**The task**
Using the Onload release notes below, decide whether each statement agrees with the text: (a) The extended scalable filter feature requires CPUs that support the CLMUL instruction. (b) The NGINX clustering mode can be used together with the onload extensions stackname API. (c) EF_TCP_SHARED_LOCAL_PORTS_PER_IP allows the pool of shared local ports to be recycled more rapidly. Answer yes or no for each and quote the deciding words.

**Exercise passage**

Onload scalable filters
-----------------------

 A major overhaul to clustering and scalable filters enables new data
 center use cases.

 Scalable filters direct all traffic for a given VI to Onload so that
 the filter table size is not a constraint on the number of concurrent
 connections supported efficiently. This release allows scalable filters
 to be combined for both passive and active open connections and with RSS,
 enabling very high transaction rates for use cases such as a reverse web
 proxy.

 The extended feature requires modern CPUs that support the CLMUL
 instruction.

 See the user guide on how to work with the new scalable filter modes
 using new and existing Onload configuration options including:

 EF_SCALABLE_FILTERS:                  any=rss:active:passive

   This option has been extended to support active-open sockets, and to
   support multiple interfaces.

 EF_SCALABLE_LISTEN_MODE:              1

   This option avoids the performance limitations of kernel listening
   sockets when there is a very large number of listening sockets.

 The most effective way to use scalable filters is with a dedicated
 VI created with a MACVLAN. The new kernel option inject_kernel_gid
 controls the injection of packets not handled by Onload back to the
 kernel when the VI is instead shared with other functions.


NGINX application support
-------------------------

 Onload's clustering capability can support the NGINX application's
 master process pattern and hot restart operation by correctly
 associating Onload stacks and application worker processes, e.g.:

 EF_SCALABLE_FILTERS_ENABLE:           2
 EF_CLUSTER_HOT_RESTART:               1

 See the user guide for full details. The Onload runtime profile
 "nginx_reverse_proxy.opf" has an example set of relevant configurations.

 Use of this mode is not compatible with use of the onload extensions
 stackname API.


Improvements to socket caching and EF_TCP_SHARED_LOCAL_PORTS
------------------------------------------------------------

 Applications such as web proxies that create and close large numbers of
 sockets can benefit significantly from Onload's reduced overhead
 compared to the kernel in the handling of the socket lifecycle.  With
 these use cases in mind, some configuration options have been added to
 the EF_TCP_SHARED_LOCAL_PORTS feature:

 EF_TCP_SHARED_LOCAL_PORTS_REUSE_FAST allows the pool of shared local
 ports to be recycled more rapidly, and EF_TCP_SHARED_LOCAL_PORTS_PER_IP
 enables shared local ports to be reserved dynamically for the IP
 addresses that require them, avoiding exhaustion of the ephemeral port
 range.

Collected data
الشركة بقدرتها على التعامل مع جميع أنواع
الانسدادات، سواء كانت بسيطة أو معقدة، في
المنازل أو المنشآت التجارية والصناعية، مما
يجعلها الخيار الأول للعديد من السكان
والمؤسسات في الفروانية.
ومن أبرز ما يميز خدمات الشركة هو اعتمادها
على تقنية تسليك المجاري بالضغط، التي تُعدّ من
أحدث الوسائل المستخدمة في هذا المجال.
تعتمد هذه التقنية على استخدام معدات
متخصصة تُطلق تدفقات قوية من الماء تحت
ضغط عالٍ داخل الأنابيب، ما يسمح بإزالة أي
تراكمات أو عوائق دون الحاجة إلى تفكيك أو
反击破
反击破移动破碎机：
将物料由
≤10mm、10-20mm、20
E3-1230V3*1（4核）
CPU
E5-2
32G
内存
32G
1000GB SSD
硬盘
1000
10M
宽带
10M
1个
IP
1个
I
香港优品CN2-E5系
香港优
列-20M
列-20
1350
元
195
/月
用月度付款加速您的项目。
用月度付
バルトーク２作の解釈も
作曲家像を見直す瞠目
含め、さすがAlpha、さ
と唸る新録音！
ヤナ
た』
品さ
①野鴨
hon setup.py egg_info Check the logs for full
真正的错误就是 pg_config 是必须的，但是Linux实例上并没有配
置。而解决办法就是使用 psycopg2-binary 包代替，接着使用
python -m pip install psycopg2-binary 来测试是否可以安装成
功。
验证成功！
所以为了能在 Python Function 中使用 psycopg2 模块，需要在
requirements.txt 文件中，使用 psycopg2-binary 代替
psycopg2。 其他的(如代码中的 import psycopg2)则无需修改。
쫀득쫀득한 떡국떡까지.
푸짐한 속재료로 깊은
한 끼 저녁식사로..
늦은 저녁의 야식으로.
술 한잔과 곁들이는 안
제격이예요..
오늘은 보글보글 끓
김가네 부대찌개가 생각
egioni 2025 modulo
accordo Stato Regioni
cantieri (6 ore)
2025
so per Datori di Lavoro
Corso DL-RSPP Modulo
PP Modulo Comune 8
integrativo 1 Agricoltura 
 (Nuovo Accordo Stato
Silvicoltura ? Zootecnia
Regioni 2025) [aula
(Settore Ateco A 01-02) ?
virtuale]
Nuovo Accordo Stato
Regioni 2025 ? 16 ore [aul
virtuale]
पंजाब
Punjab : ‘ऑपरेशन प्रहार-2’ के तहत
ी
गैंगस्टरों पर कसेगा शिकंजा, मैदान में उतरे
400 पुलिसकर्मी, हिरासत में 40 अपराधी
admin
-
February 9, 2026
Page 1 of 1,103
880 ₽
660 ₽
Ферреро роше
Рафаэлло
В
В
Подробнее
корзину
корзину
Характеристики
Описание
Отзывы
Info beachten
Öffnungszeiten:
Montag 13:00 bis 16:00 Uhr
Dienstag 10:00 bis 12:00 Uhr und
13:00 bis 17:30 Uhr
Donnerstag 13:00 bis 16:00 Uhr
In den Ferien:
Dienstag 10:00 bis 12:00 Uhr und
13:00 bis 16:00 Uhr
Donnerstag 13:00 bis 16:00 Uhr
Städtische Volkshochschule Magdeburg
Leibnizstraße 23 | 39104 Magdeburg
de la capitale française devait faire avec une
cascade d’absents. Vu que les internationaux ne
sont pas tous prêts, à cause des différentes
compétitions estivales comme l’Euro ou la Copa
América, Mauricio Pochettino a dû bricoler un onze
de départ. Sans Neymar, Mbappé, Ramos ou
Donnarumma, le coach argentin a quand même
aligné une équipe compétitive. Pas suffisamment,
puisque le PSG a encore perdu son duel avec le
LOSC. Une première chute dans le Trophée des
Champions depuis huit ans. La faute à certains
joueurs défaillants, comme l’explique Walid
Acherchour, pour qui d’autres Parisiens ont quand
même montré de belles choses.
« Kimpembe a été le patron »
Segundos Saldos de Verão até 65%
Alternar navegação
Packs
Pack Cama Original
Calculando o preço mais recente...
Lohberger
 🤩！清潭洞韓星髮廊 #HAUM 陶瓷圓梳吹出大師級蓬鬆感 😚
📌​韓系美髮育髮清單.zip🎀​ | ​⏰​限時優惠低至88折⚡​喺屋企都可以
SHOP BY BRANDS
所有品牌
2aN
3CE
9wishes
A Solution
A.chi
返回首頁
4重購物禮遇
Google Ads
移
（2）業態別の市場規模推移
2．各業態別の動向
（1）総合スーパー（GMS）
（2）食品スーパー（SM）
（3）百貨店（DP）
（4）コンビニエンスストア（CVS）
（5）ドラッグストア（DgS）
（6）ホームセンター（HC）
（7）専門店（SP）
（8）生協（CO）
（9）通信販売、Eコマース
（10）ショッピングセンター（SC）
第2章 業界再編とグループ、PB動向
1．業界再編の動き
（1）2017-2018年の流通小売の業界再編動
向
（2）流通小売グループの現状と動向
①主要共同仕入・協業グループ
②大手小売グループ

**Task response**
(a) Yes: "The extended feature requires modern CPUs that support the CLMUL instruction."
(b) No: "Use of this mode is not compatible with use of the onload extensions stackname API."
(c) No: "EF_TCP_SHARED_LOCAL_PORTS_REUSE_FAST allows the pool of shared local ports to be recycled more rapidly"